Reggie Chase, jungfräuliche Kriegerin
Sie hatte Kriminalhauptkommissarin Monroe bislang dreimal angerufen, und niemand hatte sich gemeldet. Wenn sie Dr. Hunters Handy anrief, klingelte es nicht mehr, sondern eine Stimme vom Band setzte Reggie davon in Kenntnis, dass der Teilnehmer derzeit nicht erreichbar war. Vielleicht war der Akku leer, er musste mittlerweile angeschlagen, wenn nicht tot sein. Der dünne Faden, der Reggie mit Dr. Hunter verband, war gerissen. Dr. Hunters Rettungsleine. Auch Reggies.
Wenn Reggie Dr. Hunters Handy in die Hände bekäme, dann könnte sie die sogenannte Tante im »Telefonbuch« nachschlagen. Sie könnte die Tante anrufen und bitten, mit Dr. Hunter sprechen zu dürfen. Und dann würde Dr. Hunter sich melden, und Reggie würde – ganz beiläufig – sagen: »Hallo, ich wollte nur fragen, wann Sie zurückkommen. Hier ist alles in Ordnung. Sadie lässt grüßen.« Und Dr. Hunter würde sagen: Vielen Dank, dass du angerufen hast, Reggie. Du fehlst uns beiden. Und dann wäre die Welt wieder in Ordnung.
Sie musste nur ins Haus und das Handy finden. Und wenn Mr. Hunter zurückkäme, könnte sie immer sagen, dass sie etwas vergessen hätte, ein Buch, eine Haarbürste, einen Schlüssel. Sie würde nicht einbrechen, technisch gesprochen, konnte man nicht einbrechen, wenn man den Schlüssel hatte, oder? Sie musste wissen, dass es Dr. Hunter gutging.

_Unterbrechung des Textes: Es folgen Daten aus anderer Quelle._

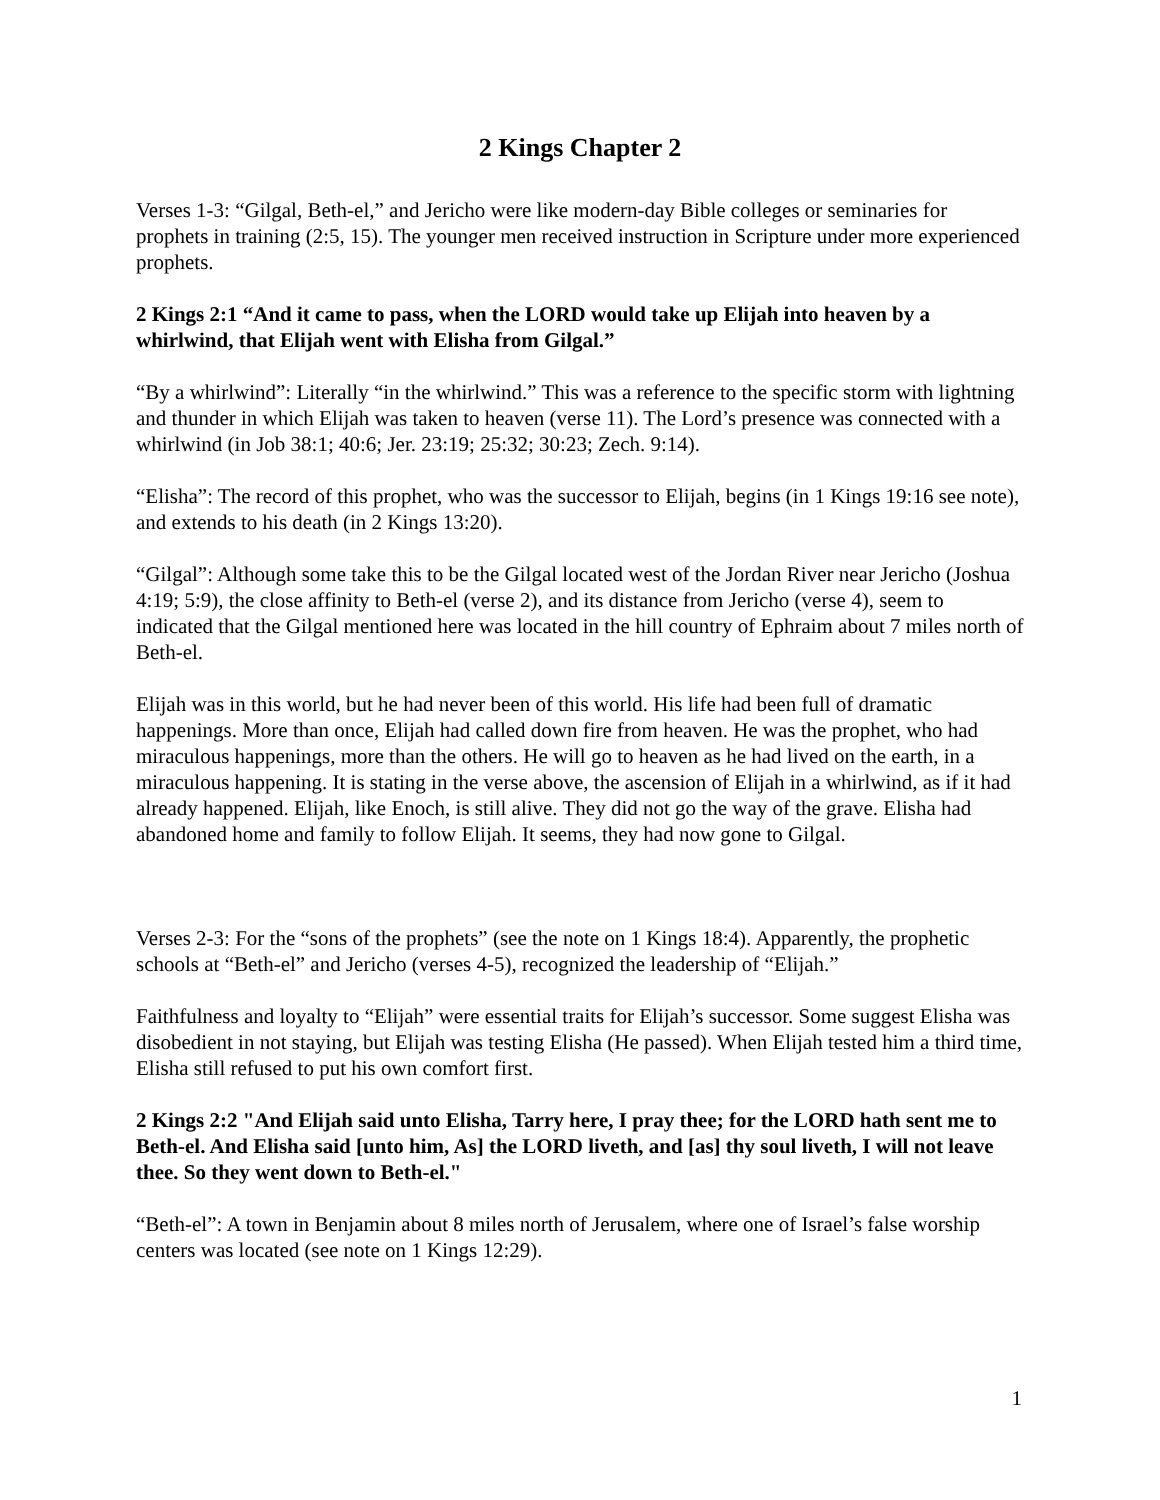2 Kings Chapter 2
Verses 1-3: “Gilgal, Beth-el,” and Jericho were like modern-day Bible colleges or seminaries for prophets in training (2:5, 15). The younger men received instruction in Scripture under more experienced prophets.
2 Kings 2:1 “And it came to pass, when the LORD would take up Elijah into heaven by a whirlwind, that Elijah went with Elisha from Gilgal.”
“By a whirlwind”: Literally “in the whirlwind.” This was a reference to the specific storm with lightning and thunder in which Elijah was taken to heaven (verse 11). The Lord’s presence was connected with a whirlwind (in Job 38:1; 40:6; Jer. 23:19; 25:32; 30:23; Zech. 9:14).
“Elisha”: The record of this prophet, who was the successor to Elijah, begins (in 1 Kings 19:16 see note), and extends to his death (in 2 Kings 13:20).
“Gilgal”: Although some take this to be the Gilgal located west of the Jordan River near Jericho (Joshua 4:19; 5:9), the close affinity to Beth-el (verse 2), and its distance from Jericho (verse 4), seem to indicated that the Gilgal mentioned here was located in the hill country of Ephraim about 7 miles north of Beth-el.
Elijah was in this world, but he had never been of this world. His life had been full of dramatic happenings. More than once, Elijah had called down fire from heaven. He was the prophet, who had miraculous happenings, more than the others. He will go to heaven as he had lived on the earth, in a miraculous happening. It is stating in the verse above, the ascension of Elijah in a whirlwind, as if it had already happened. Elijah, like Enoch, is still alive. They did not go the way of the grave. Elisha had abandoned home and family to follow Elijah. It seems, they had now gone to Gilgal.
Verses 2-3: For the “sons of the prophets” (see the note on 1 Kings 18:4). Apparently, the prophetic schools at “Beth-el” and Jericho (verses 4-5), recognized the leadership of “Elijah.”
Faithfulness and loyalty to “Elijah” were essential traits for Elijah’s successor. Some suggest Elisha was disobedient in not staying, but Elijah was testing Elisha (He passed). When Elijah tested him a third time, Elisha still refused to put his own comfort first.
2 Kings 2:2 "And Elijah said unto Elisha, Tarry here, I pray thee; for the LORD hath sent me to Beth-el. And Elisha said [unto him, As] the LORD liveth, and [as] thy soul liveth, I will not leave thee. So they went down to Beth-el."
“Beth-el”: A town in Benjamin about 8 miles north of Jerusalem, where one of Israel’s false worship centers was located (see note on 1 Kings 12:29).
1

Sie stieg in der Blackford Avenue aus dem Bus und kaufte eine Tüte Chips in den Avenue Stores, bevor sie den Rest des Weges zu Dr. Hunters Haus ging. Die Chips schmeckten nach Käse und Zwiebeln, und kaum hatte sie sie probiert, musste sie die Tüte wegstecken, weil die Chips sie zu sehr an die Nacht des Zugunglücks erinnerten, daran, wie sie in Jackson Brodies luftlose Lungen geatmet und ihn ins Leben zurückgeholt hatte.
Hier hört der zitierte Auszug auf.